------ Information
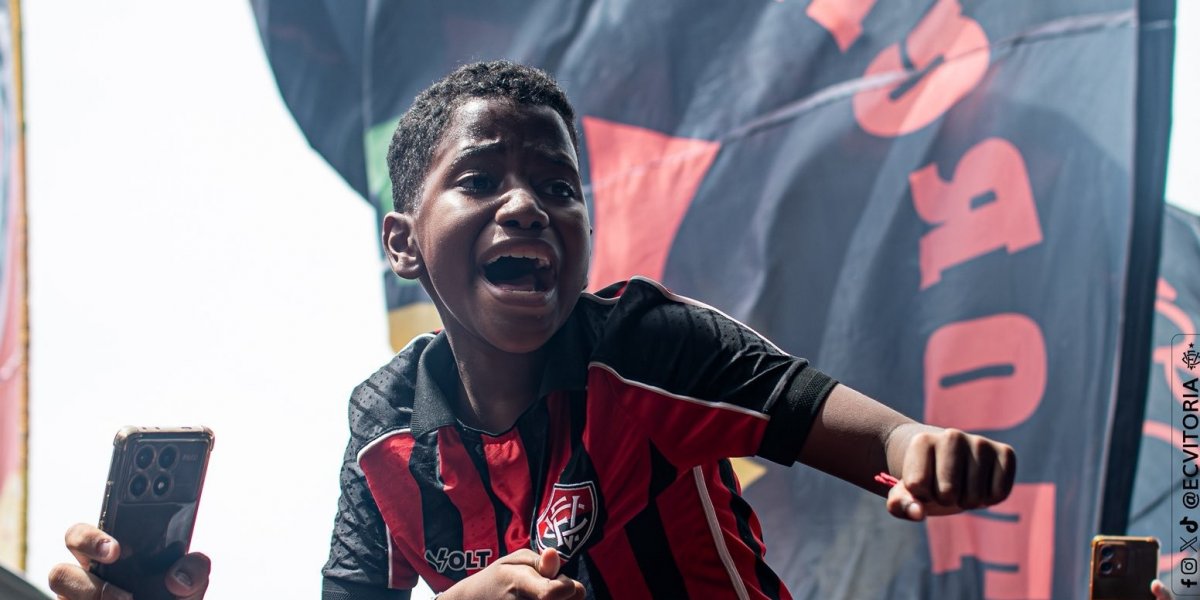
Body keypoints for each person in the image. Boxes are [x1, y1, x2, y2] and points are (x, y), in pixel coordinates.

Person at [52, 60, 1058, 600]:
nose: (530, 207)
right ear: (403, 243)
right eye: (482, 180)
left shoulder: (649, 342)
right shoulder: (384, 423)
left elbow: (873, 437)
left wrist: (923, 453)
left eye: (560, 187)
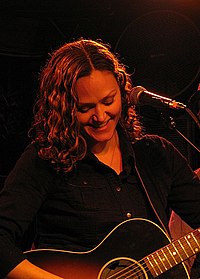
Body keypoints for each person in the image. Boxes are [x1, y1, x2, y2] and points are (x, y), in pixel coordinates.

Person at [0, 38, 199, 279]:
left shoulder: (156, 155)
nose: (100, 116)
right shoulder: (45, 159)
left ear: (122, 92)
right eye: (85, 108)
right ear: (63, 107)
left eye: (108, 101)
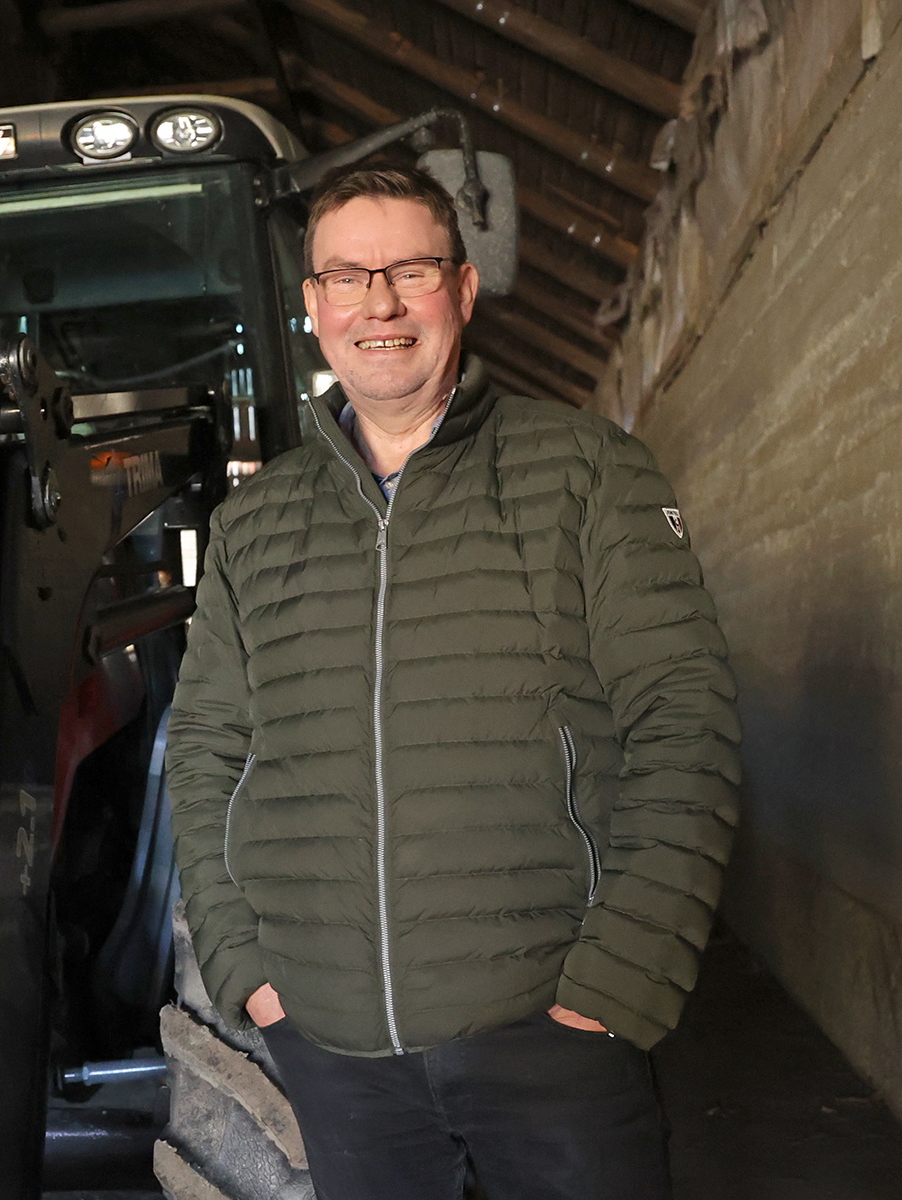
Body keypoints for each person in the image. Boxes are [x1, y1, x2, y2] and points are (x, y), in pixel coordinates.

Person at [165, 165, 741, 1200]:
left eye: (410, 270)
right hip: (336, 1053)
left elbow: (684, 720)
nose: (378, 303)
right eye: (347, 276)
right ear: (314, 307)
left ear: (463, 291)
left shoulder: (584, 472)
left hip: (552, 1038)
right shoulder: (255, 527)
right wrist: (246, 971)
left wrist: (617, 982)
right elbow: (207, 750)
------------
* Directions for this task: Would you transcribe exactly the lines from the one containing "right hip: (336, 1053)" to the end of the material, and leave out the rest?

* Answer:
right hip: (336, 1053)
left elbow: (684, 720)
nose: (378, 303)
right eye: (347, 276)
right ear: (314, 307)
left ear: (463, 291)
left shoulder: (584, 472)
left hip: (552, 1038)
right shoulder: (255, 527)
right wrist: (246, 971)
left wrist: (617, 982)
right elbow: (207, 750)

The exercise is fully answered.